Sign of pearson correlation with negative regression coefficient I want to obtain the pearson correlation of "experienced disfluency" and "narrative engagement" from the attached unstandardized coefficients for my meta-analysis.  The paper is from Walter, N., Bilandzic, H., Schwarz, N., & Brooks, J. J. (2021). Metacognitive approach to narrative persuasion: The desirable and undesirable consequences of narrative disfluency. Media Psychology, 24(5), 713-739.
Given that the R square is listed as .23 and the regression coefficient is in negative sign (-.34).  The pearson correlation would then be -.48 (.48 is the square root of R square .23).  Correct?
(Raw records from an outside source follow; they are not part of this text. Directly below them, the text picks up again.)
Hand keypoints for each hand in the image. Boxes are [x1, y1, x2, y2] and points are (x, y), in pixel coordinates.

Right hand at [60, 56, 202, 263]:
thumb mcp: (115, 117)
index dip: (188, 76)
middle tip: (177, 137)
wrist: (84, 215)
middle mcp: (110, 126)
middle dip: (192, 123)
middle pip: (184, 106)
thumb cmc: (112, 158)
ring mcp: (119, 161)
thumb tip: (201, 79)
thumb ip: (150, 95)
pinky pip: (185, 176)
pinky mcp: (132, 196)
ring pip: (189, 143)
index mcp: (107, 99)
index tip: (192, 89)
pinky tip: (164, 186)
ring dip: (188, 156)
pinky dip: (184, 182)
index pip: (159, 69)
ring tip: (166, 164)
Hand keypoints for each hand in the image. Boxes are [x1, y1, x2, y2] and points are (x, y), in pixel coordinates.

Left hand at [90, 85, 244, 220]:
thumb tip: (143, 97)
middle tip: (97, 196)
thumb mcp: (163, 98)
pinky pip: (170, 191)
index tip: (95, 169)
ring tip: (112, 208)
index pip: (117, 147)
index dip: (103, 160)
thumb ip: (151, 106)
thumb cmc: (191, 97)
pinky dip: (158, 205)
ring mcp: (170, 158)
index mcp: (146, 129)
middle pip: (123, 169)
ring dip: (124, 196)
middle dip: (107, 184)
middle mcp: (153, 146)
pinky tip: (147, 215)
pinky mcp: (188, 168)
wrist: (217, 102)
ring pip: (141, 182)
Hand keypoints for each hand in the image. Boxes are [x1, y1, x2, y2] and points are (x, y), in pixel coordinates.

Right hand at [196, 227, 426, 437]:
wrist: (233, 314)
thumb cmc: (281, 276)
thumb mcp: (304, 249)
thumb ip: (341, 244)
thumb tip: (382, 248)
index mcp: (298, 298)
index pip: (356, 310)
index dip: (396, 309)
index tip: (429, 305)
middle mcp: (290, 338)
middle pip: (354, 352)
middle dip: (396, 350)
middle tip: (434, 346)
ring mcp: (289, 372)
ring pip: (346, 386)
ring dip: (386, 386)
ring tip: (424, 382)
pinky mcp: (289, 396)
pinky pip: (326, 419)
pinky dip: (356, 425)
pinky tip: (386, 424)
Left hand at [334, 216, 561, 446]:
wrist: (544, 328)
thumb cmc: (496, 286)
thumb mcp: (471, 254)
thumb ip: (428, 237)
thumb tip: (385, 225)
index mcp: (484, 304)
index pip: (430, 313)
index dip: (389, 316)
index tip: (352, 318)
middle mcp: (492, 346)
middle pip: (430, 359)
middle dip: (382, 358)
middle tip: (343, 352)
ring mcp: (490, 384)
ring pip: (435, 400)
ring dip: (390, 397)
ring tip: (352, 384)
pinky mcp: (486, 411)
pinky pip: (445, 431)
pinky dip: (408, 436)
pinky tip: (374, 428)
Also, to double check, the calculation of disfluency in this paper actually use the reverse code of fluency scale.  And since my meta-analysis is about the relationship between narrative engagement and fluency (not disfluency).  The ultimate pearson correlation I should go with should be .48.   Am I on the right track?
Many thanks for the help.

 A: The way you have proposed dealing with signs and their reversal sounds fine to me.
It is hard to know how best to obtain any particular correlation coefficient (r) from the diagram’s r-squareds, which to me are not clearly labeled as to what variables are referred to in each case.  Also, usually one uses r-squared to describe the ability of an entire model – not an individual predictor -- to account for variance in an outcome.
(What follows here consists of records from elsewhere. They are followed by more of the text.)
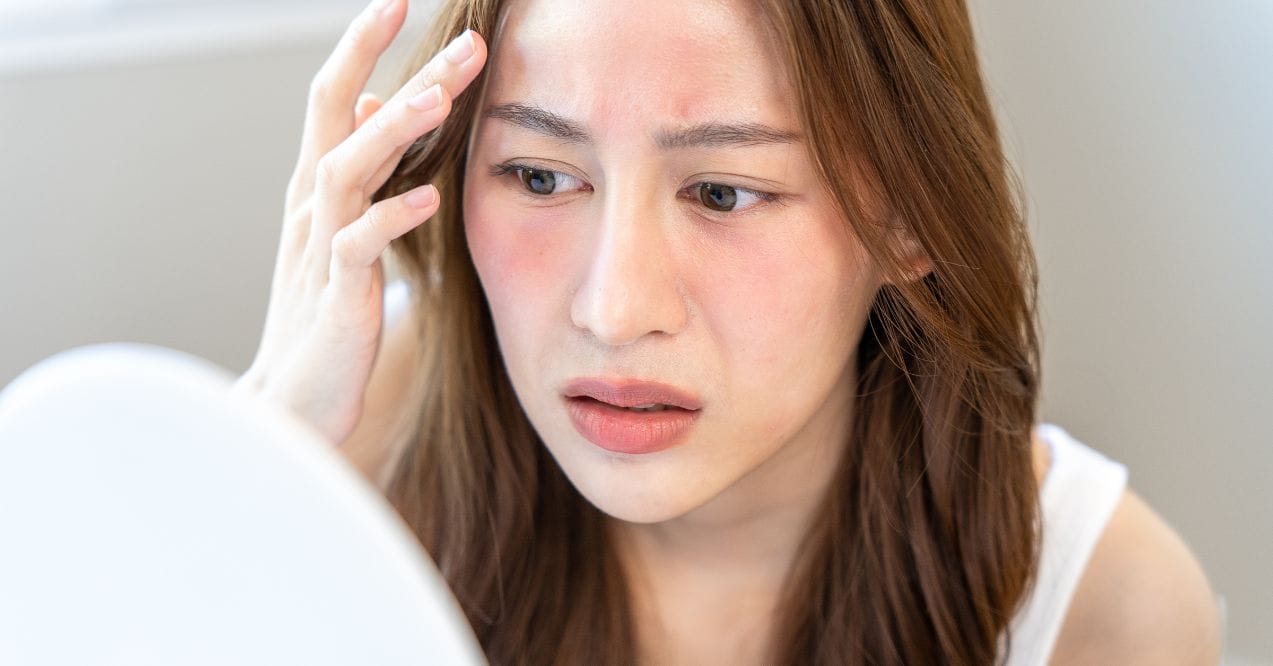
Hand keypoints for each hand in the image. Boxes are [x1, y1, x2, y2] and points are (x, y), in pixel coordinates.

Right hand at [235, 0, 486, 444]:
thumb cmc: (324, 318)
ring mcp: (320, 250)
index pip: (335, 100)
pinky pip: (358, 248)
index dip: (362, 48)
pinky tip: (429, 198)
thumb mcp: (343, 232)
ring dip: (392, 131)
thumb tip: (384, 106)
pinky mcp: (336, 299)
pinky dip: (390, 219)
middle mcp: (313, 209)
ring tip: (441, 97)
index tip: (400, 2)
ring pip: (346, 170)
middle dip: (398, 70)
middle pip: (344, 119)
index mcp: (318, 190)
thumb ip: (366, 172)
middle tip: (464, 40)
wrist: (292, 401)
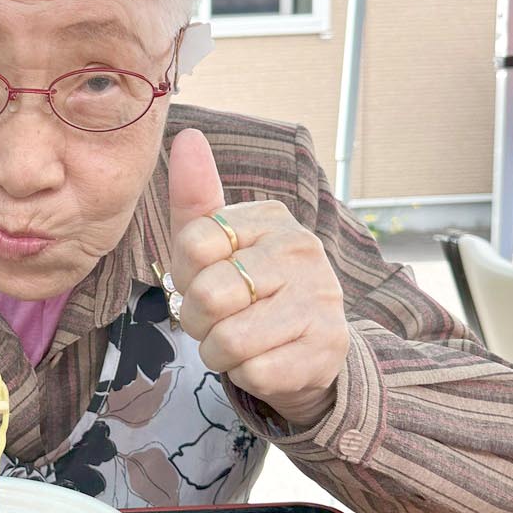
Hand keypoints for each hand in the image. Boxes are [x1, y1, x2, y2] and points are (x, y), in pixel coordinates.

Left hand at [167, 128, 349, 426]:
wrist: (303, 352)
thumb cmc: (245, 293)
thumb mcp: (213, 246)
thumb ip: (196, 197)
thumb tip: (188, 135)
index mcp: (272, 219)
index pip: (193, 244)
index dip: (185, 276)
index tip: (206, 281)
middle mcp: (303, 250)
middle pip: (208, 295)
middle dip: (198, 321)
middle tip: (221, 320)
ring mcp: (321, 300)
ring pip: (228, 340)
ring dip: (219, 353)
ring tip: (241, 342)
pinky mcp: (327, 349)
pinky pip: (254, 373)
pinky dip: (246, 376)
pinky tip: (265, 361)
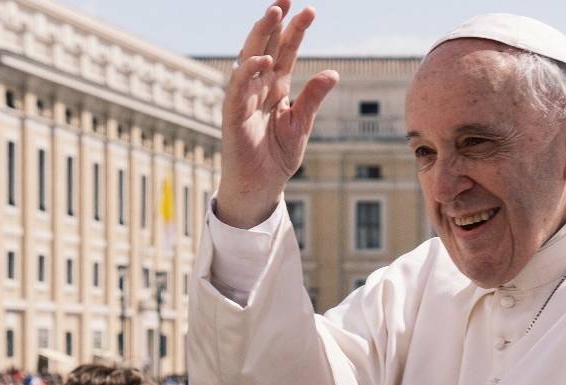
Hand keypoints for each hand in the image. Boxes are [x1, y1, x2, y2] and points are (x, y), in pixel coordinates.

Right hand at [216, 0, 338, 226]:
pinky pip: (239, 89)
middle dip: (275, 22)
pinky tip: (263, 59)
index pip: (286, 52)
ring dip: (261, 36)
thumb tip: (332, 72)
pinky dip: (249, 73)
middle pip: (266, 47)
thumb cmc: (277, 156)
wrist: (260, 187)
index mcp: (277, 88)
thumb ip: (314, 98)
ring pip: (250, 59)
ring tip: (274, 13)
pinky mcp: (233, 115)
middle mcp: (259, 88)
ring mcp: (244, 99)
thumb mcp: (301, 124)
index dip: (295, 31)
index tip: (309, 10)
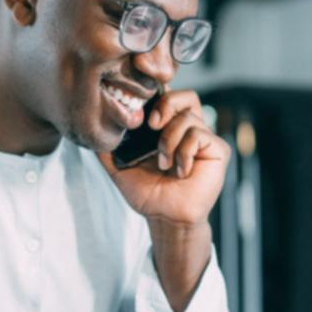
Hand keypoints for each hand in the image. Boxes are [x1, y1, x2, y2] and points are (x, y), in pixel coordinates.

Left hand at [97, 89, 229, 226]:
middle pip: (185, 96)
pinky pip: (200, 135)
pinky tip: (180, 171)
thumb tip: (93, 128)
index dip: (157, 94)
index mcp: (167, 128)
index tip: (140, 108)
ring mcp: (204, 138)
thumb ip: (107, 148)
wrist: (165, 217)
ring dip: (169, 141)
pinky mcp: (217, 149)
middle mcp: (188, 129)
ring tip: (164, 164)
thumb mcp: (119, 167)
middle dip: (166, 105)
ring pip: (188, 117)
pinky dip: (184, 152)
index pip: (168, 96)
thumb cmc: (148, 194)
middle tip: (152, 125)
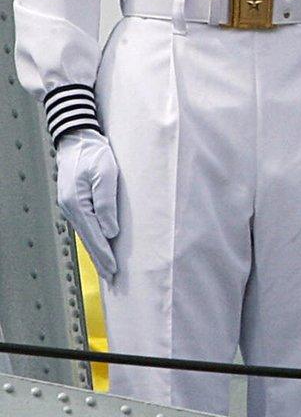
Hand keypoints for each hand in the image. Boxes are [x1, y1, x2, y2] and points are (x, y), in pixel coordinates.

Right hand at [55, 129, 120, 280]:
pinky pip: (85, 225)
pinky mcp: (75, 202)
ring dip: (97, 251)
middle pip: (88, 239)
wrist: (78, 139)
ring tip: (107, 267)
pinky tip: (99, 244)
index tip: (114, 270)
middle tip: (112, 278)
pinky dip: (93, 238)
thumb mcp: (106, 174)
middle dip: (100, 259)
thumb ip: (107, 203)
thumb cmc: (94, 154)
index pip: (94, 235)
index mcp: (76, 204)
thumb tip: (110, 231)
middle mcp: (70, 208)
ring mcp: (71, 206)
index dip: (105, 253)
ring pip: (86, 234)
In addition, presumably the coefficients listed in the diagram apply after controlling for (adjusting for, or partialing out) other predictors in the model.  Partial r and zero-order (bivariate) r are not the same!
Then again, I cannot tell exactly what procedure was used here.  In what I have seen online, the full article costs $50.  The abstract (e.g., https://www.tandfonline.com/doi/abs/10.1080/15213269.2020.1789477?journalCode=hmep20) defies convention for quantitative articles in that it does not reveal what statistical methods were used to address any research questions.
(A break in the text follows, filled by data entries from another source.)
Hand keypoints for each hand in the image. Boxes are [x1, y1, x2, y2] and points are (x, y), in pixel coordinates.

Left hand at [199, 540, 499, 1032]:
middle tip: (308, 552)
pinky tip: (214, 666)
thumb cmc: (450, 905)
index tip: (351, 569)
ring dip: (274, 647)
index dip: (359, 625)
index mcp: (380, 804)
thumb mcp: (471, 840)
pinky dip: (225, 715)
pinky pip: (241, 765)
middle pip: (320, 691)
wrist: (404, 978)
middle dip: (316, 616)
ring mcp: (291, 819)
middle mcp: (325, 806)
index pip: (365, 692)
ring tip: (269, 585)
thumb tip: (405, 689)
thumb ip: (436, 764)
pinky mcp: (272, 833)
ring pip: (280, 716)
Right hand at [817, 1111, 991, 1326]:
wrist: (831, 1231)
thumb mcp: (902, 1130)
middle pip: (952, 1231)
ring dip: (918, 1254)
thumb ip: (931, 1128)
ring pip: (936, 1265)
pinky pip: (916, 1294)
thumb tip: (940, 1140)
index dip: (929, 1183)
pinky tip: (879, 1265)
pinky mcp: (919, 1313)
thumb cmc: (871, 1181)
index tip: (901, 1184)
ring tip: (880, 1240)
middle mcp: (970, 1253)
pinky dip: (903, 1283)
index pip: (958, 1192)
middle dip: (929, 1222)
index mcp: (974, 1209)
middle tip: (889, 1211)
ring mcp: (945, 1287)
Beyond that, the abstract sounds uncomfortably like output from the Postmodern Generator (https://www.elsewhere.org/pomo/).  I don’t feel highly optimistic that, before drawing their quantitative conclusions, Walter, Bilandzic, Schwarz and Brooks paid close attention to the validity and reliability of their variables or to the assumptions behind the multivariate procedure they seem to have used.